- [Instructions to follow]:
Format the data as a Markdown table with two columns, Row and Text. Number each line in Row and leave out any blank lines.

[Stored data entries]
━━━━
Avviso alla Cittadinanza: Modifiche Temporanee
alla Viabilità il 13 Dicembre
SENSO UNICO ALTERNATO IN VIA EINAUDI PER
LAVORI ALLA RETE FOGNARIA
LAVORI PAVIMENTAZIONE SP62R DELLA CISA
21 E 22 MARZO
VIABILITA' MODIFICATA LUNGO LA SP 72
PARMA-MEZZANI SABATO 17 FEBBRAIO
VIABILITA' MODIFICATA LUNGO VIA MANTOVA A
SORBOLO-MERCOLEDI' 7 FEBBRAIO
━━━━
- [Response]:
| Row | Text |
|---|---|
| 1 | Avviso alla Cittadinanza: Modifiche Temporanee |
| 2 | alla Viabilità il 13 Dicembre |
| 3 | SENSO UNICO ALTERNATO IN VIA EINAUDI PER |
| 4 | LAVORI ALLA RETE FOGNARIA |
| 5 | LAVORI PAVIMENTAZIONE SP62R DELLA CISA |
| 6 | 21 E 22 MARZO |
| 7 | VIABILITA' MODIFICATA LUNGO LA SP 72 |
| 8 | PARMA-MEZZANI SABATO 17 FEBBRAIO |
| 9 | VIABILITA' MODIFICATA LUNGO VIA MANTOVA A |
| 10 | SORBOLO-MERCOLEDI' 7 FEBBRAIO |